**Things to do:**
1. For the text on nasalisation in compounds, say whether each statement agrees with it: (a) the models placed normal (0,1) priors on the intercept and coefficients; (b) the probability of direction can take values from 0 to 1; (c) morphemic composition is treated as a theoretical quantity of interest in the analysis. Answer each with yes or no, and quote the words of the text that decide it.
2. Pick up the text on nasalisation in compounds after its final sentence and write what comes next.

In this article, we report two common metrics of the posterior distribution for model parameters of interest: the median and 95% credible interval (CI) which is presented as a bracketed range, and the probability of direction, notated $P(|\hat {\beta }|>0)$ . The first measure indicates the median posterior value of the parameter, and the range which encompasses the central 95% of likely values. The second measure can be taken as a way of assessing the amount of evidence we have in favour of any effect in the direction of the parameter coefficient, regardless of magnitude; this ranges from 0.5 (equal evidence for an effect in the direction of the parameter as in the opposite direction) to 1 (very strong evidence in favour of an effect in the direction of the parameter value).

Each model used as its dependent variable the realisation of the initial segment of N2 ([g] or [ŋ]), and contained fixed effects specified below and random intercepts for speaker and compound, with random slopes of all fixed effects by speaker and a random slope of priming (primed or not primed) by compound. The models used normal (0,1) priors on the intercept and coefficients; sensitivity analyses (Roos et al. Reference Roos, Martins, Held and Rue2015) revealed that no meaningful changes in inference were associated with a range of prior values, indicating that the data we collected were sufficiently informative that our prior beliefs about likely parameter values mattered only nominally; see the supplementary materials for details.

We pause here to draw attention to the fact that out of a desire to have enough types of real and novel compounds, spanning a range of frequencies, we were unable to make the existing compounds uniform in size, nor could we make either the existing or the novel compounds uniform in morphemic composition. Because we have no reason to believe these factors to be causally related to the propensity to undergo nasalisation, and on the basis of the second two authors’ native-speaker intuition that the bimorphemic compound members were much more salient as whole words than as compositions of their parts, we do not consider these as theoretical quantities of interest in our statistical or grammatical analysis. We expect the random intercept for compound included in all of the statistical models we fit to absorb any idiosyncrasy attributable to morphemic composition or length, treated as item-level quirks that need not hold from sample to sample, in the same way that idiosyncratic participant-level variation is absorbed by the random intercept for participant. Readers interested in investigating the causal link between nasalisation and these other factors for themselves may access the raw data in the supplementary materials.

4.1. Methods

4.3. Discussion

Since the planned analysis of overall compound length revealed only a partial effect, we carried out an exploratory analysis on the compounds to better understand the nature of whatever length effect might exist.

**Supplied material:**
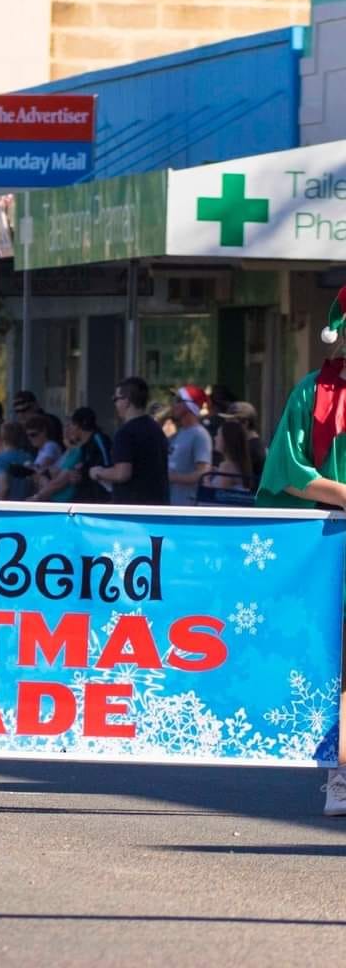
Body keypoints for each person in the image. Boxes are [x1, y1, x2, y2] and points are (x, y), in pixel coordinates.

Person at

**Responses:**
1.
(a) Yes: "The models used normal (0,1) priors on the intercept and coefficients"
(b) No: "this ranges from 0.5 (equal evidence for an effect in the direction of the parameter as in the opposite direction) to 1"
(c) No: "we do not consider these as theoretical quantities of interest in our statistical or grammatical analysis"

2.
In contrast to the gentle downward trend in nasalisation for longer compounds seen in the aggregated data (Figure 11), when we examine the data at the level of the compound’s moraic composition, we find a strikingly different pattern. Rather than being intermediate between two- and four-mora compounds, the two three-mora groups diverge in behaviour according to the length of their N2. Compounds with monomoraic N2s pattern with two-mora compounds (which have monomoraic N2s) in having a higher overall nasalisation rate, while those that have bimoraic N2s pattern with four-mora compounds (which also have bimoraic N2s). Thus, a more detailed examination of the Experiment 2 results suggests that it is not global compound length, but rather N2 length specifically, that is the dominant prosodic determinant of nasalisation in the novel compounds. This contradicts the typologically unusual pattern suggested in Figure 3, suggesting that the speakers of the Tōhoku dialect do not generalise a relationship between global prosodic length and a local segmental alternation (see also similar non-generalisation of a similar length-referring pattern in an artificial grammar learning paradigm by Jiang Reference Jiang2023a).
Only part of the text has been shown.